* Soal Latihan:
**a)** Ringkaslah teks tentang jihad dan izin imam dalam dua kalimat.
**b)** Teruskan teks tentang jihad dan izin imam mulai dari titik teks itu berhenti.
***** Teks yang Diberikan
Hadits di atas menunjukkan bahwa seorang muslim harus komitmen terhadap jama’ah kaum muslimin dan imam mereka. Maka orang yang keluar berjihad tanpa disertai imam atau tidak mendapatkan izin dari imam kaum muslimin maka ia dianggap telah keluar dari jama’ah kaum muslimin dan imam mereka dan jihad tersebut terhitung jihad bid’ah yang tidak disyari’atkan.

Karena itulah Ibnu ‘Umar radhiyallahu ‘anhuma, ketika beliau diajak untuk melepaskan baitnya dari pemerintahan Yazîd bin Mu’awiyah dan membait Ibnu Muthi’ dan Ibnu Hanzholah, beliau menganggap perbuatan tersebut sebagai perbuatan ghodar (melanggar penjanjian) dan beliau berdalil dengan hadits,

يُرْفَعُ لِكُلِّ غَادِرٍ لِوَاءٌ يَوْمَ القِيَامَةِ يُقَالُ هَذِهِ غَدْرَةُ فُلاَنٍ

“Diangkat bagi setiap orang yang ghodar bendera pada hari kiamat, dikatakan : “Inilah ghodarnya si fulan”.” [7]

Dan para ulama telah sepakat bahwa jihad hujum harus di bawah kepemimpinan seorang pemimpin muslim.

Berkata Ibnu Qudamah (w. 620 H), “Dan perkara jihad kembali kepada seorang imam (pemimpin) dan ijtihadnya, dimana rakyat wajib taat kepadanya pada apa yang ia pandang dalam hal tersebut.” [8]

Dan diantara keyakinan dalam agama yang disepakati oleh para ulama dan dianggap tersesat orang yang menyimpang darinya menurut Imam Ahmad (w. 241 H), “Dan (kewajiban) berperang bersama para penguasa –yang baik maupun fajir- tetap berlanjut hingga hari kiamat, tidak ditinggalkan (sama sekali).” [9]

Dan Imam Ath-Thahawy (w. 321 H) menyatakan dalam penjelasan aqidah beliau yang masyhur, “Adapun haji dan jihad bersama penguasa kaum muslimin –yang baik maupun fajirnya- tetap berlanjut hingga hari kiamat, tidaklah dibatalkan oleh suatu apapun dan tidak ada yang menggugurkannya.” [10]

Juga Imam Al-Muzany (w. 264 H), murid Imam Asy-Syafi’iy, menjelaskan bahwa diantara hal yang disepakati oleh para ulama terdahulu hingga masa beliau, “Dan jihad itu bersama setiap pemimpin yang adil maupun yang jahat, (demikian halnya) ibadah haji.” [11]

Dan bekata Syaikhul Islam Ibnu Taimiyah, “Dan mereka (Ahlus Sunnah wal Jama’ah) berpendapat (wajibnya) menegakkan haji, jihad dan (sholat) jum’at bersama para penguasa, yang baik maupun yang fajir.” [12]

Dan berkata Imam besar dan ahli fiqih di zaman ini, Syaikh Muhammad bin Shôlih Al-‘Utsaimin (w. 1421 H), “Tidak boleh suatu pasukan mengobarkan peperangan kecuali denga izin dari imam, bagaimanapun keadaan yang terjadi. Sebab yang diperintah untuk menegakkan perang dan jihad adalah para penguasa, bukan individu manusia. Individu manusia hanyalah ikut kepada pihak yang berwenang (Ahlul halli wal ‘aqdi). Maka tidak seorangpun boleh melakukan perang tanpa seizin imam kecuali hanya dalam rangka membela diri, (yaitu) apabila musuh menyerang secara tiba-tiba, dan mereka khawatir kebinasaan karenanya, maka ketika itu mereka membela diri-diri mereka dan wajib mengobarkan peperangan.
**********
***** Data yang Diberikan
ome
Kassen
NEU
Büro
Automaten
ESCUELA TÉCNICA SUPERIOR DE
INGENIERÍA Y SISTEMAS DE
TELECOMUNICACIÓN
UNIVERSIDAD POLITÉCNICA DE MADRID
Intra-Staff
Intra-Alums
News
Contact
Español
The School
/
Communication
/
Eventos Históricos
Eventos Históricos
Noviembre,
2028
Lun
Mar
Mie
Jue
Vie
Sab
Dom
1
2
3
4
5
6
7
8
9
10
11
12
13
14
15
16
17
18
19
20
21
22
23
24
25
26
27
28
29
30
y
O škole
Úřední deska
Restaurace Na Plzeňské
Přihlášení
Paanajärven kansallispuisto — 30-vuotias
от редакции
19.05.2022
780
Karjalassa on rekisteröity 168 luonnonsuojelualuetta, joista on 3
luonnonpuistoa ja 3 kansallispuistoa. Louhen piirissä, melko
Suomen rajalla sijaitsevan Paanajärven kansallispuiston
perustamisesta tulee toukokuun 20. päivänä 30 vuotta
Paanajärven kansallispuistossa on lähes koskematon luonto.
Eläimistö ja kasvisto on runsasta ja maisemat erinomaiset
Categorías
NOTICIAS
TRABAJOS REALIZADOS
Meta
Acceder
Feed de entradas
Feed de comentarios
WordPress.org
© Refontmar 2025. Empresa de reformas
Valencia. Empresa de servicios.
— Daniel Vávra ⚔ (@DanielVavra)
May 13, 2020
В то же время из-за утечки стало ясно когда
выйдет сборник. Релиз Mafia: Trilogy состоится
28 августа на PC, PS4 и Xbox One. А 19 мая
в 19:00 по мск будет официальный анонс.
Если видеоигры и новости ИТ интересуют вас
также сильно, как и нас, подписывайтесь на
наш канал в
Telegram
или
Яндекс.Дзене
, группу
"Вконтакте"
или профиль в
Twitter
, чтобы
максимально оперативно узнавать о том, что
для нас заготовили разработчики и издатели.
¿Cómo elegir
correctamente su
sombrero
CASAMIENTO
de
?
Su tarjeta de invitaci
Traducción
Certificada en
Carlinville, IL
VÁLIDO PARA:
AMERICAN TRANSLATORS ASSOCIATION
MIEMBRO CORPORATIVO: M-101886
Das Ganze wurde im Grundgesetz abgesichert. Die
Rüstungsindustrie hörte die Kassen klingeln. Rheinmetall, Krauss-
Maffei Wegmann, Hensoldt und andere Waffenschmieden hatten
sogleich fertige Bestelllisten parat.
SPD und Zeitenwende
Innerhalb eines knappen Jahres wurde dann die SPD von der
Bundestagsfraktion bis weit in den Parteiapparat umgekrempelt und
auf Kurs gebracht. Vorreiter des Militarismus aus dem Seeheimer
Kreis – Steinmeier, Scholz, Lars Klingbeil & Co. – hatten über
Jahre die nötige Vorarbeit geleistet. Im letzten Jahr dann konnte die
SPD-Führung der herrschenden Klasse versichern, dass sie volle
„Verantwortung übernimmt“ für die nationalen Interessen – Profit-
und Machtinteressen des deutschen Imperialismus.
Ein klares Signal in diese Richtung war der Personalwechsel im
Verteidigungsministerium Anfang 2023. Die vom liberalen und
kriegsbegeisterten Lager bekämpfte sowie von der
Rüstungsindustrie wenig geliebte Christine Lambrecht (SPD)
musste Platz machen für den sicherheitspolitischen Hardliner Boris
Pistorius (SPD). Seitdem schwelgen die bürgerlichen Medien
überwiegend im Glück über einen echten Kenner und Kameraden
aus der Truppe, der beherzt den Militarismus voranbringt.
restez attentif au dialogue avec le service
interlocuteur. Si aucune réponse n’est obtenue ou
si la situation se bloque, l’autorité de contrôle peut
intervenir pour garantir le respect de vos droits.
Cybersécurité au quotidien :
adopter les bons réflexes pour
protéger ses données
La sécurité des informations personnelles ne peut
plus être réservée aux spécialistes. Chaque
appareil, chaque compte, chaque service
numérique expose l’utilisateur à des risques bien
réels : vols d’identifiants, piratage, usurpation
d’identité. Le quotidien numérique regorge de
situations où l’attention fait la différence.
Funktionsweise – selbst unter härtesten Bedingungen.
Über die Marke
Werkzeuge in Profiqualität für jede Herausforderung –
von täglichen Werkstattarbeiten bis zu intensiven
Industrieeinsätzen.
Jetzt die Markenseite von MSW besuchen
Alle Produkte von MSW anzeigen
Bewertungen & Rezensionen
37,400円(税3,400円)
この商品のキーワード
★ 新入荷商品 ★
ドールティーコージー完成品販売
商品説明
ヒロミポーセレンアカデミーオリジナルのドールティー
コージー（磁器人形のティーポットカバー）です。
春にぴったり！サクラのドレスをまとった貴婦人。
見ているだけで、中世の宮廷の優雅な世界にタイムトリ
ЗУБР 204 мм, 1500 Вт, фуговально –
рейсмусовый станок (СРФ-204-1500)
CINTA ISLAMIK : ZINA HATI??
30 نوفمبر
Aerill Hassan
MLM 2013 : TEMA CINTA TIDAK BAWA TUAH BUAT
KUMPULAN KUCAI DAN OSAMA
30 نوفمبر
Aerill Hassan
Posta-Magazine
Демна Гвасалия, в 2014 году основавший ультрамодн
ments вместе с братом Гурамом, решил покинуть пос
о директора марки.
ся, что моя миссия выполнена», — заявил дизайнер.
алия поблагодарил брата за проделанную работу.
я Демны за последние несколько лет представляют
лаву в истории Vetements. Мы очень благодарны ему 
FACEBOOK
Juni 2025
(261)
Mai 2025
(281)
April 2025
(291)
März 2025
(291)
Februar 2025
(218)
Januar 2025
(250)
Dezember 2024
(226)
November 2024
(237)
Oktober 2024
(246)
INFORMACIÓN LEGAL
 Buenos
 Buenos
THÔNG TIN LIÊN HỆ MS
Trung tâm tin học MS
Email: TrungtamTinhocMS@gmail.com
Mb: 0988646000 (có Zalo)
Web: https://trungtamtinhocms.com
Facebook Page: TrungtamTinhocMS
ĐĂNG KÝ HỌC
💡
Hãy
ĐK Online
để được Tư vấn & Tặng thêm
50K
**********
* Jawaban Bernomor:
**a)** Menurut teks ini, seorang muslim harus komitmen terhadap jama’ah kaum muslimin dan imam mereka, sehingga orang yang berjihad tanpa imam atau tanpa izinnya dianggap keluar dari jama’ah dan jihadnya terhitung jihad bid’ah yang tidak disyari’atkan. Para ulama seperti Ibnu Qudamah, Imam Ahmad, Ath-Thahawy, Al-Muzany, Ibnu Taimiyah, dan Syaikh Muhammad bin Shôlih Al-‘Utsaimin dikutip untuk menegaskan bahwa jihad dilakukan bersama penguasa, dan Al-‘Utsaimin menyatakan bahwa perang tanpa izin imam hanya boleh untuk membela diri ketika musuh menyerang secara tiba-tiba.

**b)**
Sesungguhnya (berperang tanpa pemimpin) tidak diperbolehkan karena perkara (jihad) tergantung pada seorang imam, maka berperang tanpa izinnya adalah melanggar dan melampaui batasan-batasannya. Andaikata dibolehkan bagi manusia untuk berperang tanpa izin imam maka akan terjadi kekacauan, siapa saja yang ingin (berperang) maka ia akan menunggangi kudanya dan berperang. Dan andaikata manusia diberi kelapangan dalam hal tersebut maka akan terjadi kerusakan-kerusakan yang besar. Mungkin akan terjadi sekelompok manusia (yang nampaknya) bersiap untuk memerangi musuh dan ternyata mereka hendak melakukan pemberontakan terhadap penguasa atau mereka hendak melakukan kesewenang-wenangan terhadap sekelompok manusia, sebagaimana firman (Allah) Ta’ala,

“Dan jika ada dua golongan dari orang-orang mukmin berperang maka damaikanlah antara keduanya.” (QS. Al-Hujarat : 9)

Karena tiga alasan ini dan juga alasan-alasan lainnya maka tidaklah boleh melakukan perang kecuali dengan seizin imam.” [13]

Demikianlah sedikit keterangan dalam masalah ini, yang menunjukkan bahwa para ulama sama sekali tidak membenarkan penegakan jihad hujum tanpa seizin imam. Hal ini merupakan sunnah Nabi shollallahu ‘alaihi wa ‘ala alihi wa sallam dan para shahabatnya, dimana tidak pernah ternukil dalam sepotong riwayat pun bahwa para shahabat menegakkan jihad tanpa seizin Rasulullah shollallahu ‘alaihi wa ‘ala alihi wa sallam yang merupakan Imam mereka, baik di fase Makkah maupun fase Madinah.

Maka kami tegaskan disini, siapa yang keluar dari jalan ini, maka ia telah keluar dari jalan Rasulullah shollallahu ‘alaihi wa ‘ala alihi wa sallam dan para shahabatnya, dan bersiaplah menuai ancaman Allah ‘Azza wa Jalla dalam firman-Nya,

“Dan barangsiapa yang menentang Rasul sesudah jelas kebenaran baginya, dan mengikuti jalan yang bukan jalan orang-orang mukmin, Kami biarkan ia leluasa terhadap kesesatan yang telah dikuasinya itu dan Kami masukkan ia ke dalam Jahannam, dan Jahannam itu seburuk-buruk tempat kembali.” (QS. An-Nisa` : 115)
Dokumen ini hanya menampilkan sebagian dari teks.